— Я мусоръ, я мусоръ!..
Придешь назадъ, товарки станутъ спрашивать: „что сегодня видѣла?“ — „Ничего не видѣла. Только воспитонки ходили“.
А воспитонки злыя, отчаянныя. И такъ ругаются, Боже мой, хуже мужика.
Терпѣла я, терпѣла. Потомъ говорю: не стану больше терпѣть. Стану огрызаться. Всѣ на свѣтѣ огрызаются.
Разъ входитъ старшій докторъ. А я сидѣла на табуретѣ, на машинѣ шила.
Кто на машинѣ шьетъ, садится на табуретъ. А кто сарафаны шьютъ, колпаки, — тѣ на полу сидятъ. Шитье постоянное. Пустой минуты не бываетъ.
Всѣ мамки встали передъ докторомъ, а я не встала.
Надулся докторъ — „Отчего у васъ мамки не въ порядкѣ?“
Я сижу.
— Отчего вы не встаете? Другія встали.
— Очень просто, — говорю — мы ночью и безъ того встаемъ. Цѣлый день на ногахъ. Если выпалъ мой чередъ посидѣть полчаса на табуретѣ, то я встать не хочу.
Прибѣжала надзирательница. — „Я заставлю васъ кланяться!“
— Нѣтъ не заставите. Вы входите къ намъ съ воздуху, вы первые должны кланяться.
— Какъ же ты не знаешь ни старшаго, ни младшаго?
— Я — говорю — твоей метрики не смотрѣла. Не знаю, старше ты, или моложе меня.
— Три недѣли откормила, — говорю, — Выпустите меня.
Говорятъ: нельзя выпустить. Дѣтей много, мамокъ не хватаетъ.
— Зачѣмъ тебѣ здѣсь не жить? Развѣ ѣда не хорошая?
— А вы бы сами сѣли, да поѣли. Можетъ вамъ бы понравилось и такъ бы вы жили.
— Ты что, бунтовать хочешь?
— А что же, доведется, взбунтую, мнѣ все равно… Если добромъ не выпустите, я окошкомъ выйду.
Докторъ говоритъ: — Не выйдешь, рѣшетка есть въ окнѣ.
— Живого человѣка рѣшетка не удержитъ. Со второго этажа спрыгну. Тамъ рѣшетки нѣтъ.
— Тогда выпустили меня и ребенка отдали.
Косточка проклятая съ номеромъ. Такъ бы ее оторвала, бросила, только ребенку шейку натерла. Номеръ, какъ у собаки. И насъ самихъ тамъ считаютъ за собакъ. Не знала я. Лучше утопиться, чѣмъ въ такую тюрьму попасть»…

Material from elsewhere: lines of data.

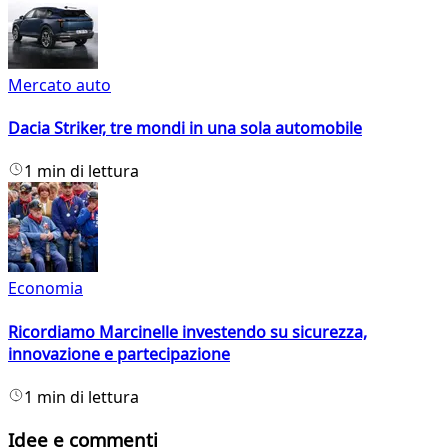
Mercato auto
Dacia Striker, tre mondi in una sola automobile
1 min di lettura
Economia
Ricordiamo Marcinelle investendo su sicurezza,
innovazione e partecipazione
1 min di lettura
Idee e commenti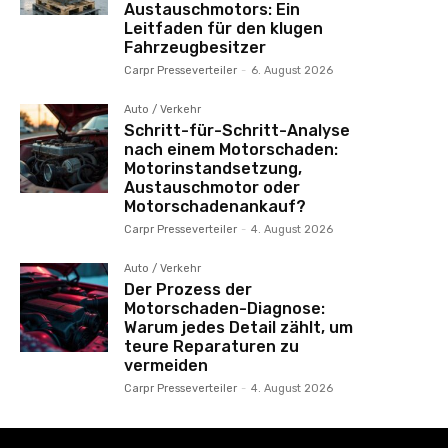
Austauschmotors: Ein
Leitfaden für den klugen
Fahrzeugbesitzer
Carpr Presseverteiler
-
6. August 2026
Auto / Verkehr
Schritt-für-Schritt-Analyse
nach einem Motorschaden:
Motorinstandsetzung,
Austauschmotor oder
Motorschadenankauf?
Carpr Presseverteiler
-
4. August 2026
Auto / Verkehr
Der Prozess der
Motorschaden-Diagnose:
Warum jedes Detail zählt, um
teure Reparaturen zu
vermeiden
Carpr Presseverteiler
-
4. August 2026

Я бы желалъ задать почтенному учрежденію вопросъ: правда все это или неправда? Въ ожиданіи отвѣта скажу слѣдующее. Недавно это учрежденіе сочло себя вынужденнымъ заявить о своей непричастности къ новооткрытой фабрикѣ ангеловъ, маленькой, кустарной.
Но быть можетъ ему не мѣшало бы посмотрѣть и походить по собственнымъ палатамъ. Бѣдные младенцы, обреченные…
Дука осталась одна съ ребенкомъ среди огромнаго Петербурга. Кто ей поможетъ? Быть можетъ, найдутся такіе добрые люди.
8. Этнографическій балъ-маскарадъ
Плахты, запаски, вышитыя юбки, чадры, красныя верхушки на шапкахъ, пристегнутыя криво и на скорую руку; вмѣсто бархата кумачъ, вмѣсто золота мишура; смурыя свитки, чамарки, черкески, архалуки, иные наряды довольно фантастическіе. Впрочемъ, не надо быть строгимъ. Вѣдь это первый опытъ. Что изъ того, если первый этнографическій балъ вышелъ отчасти маскарадомъ?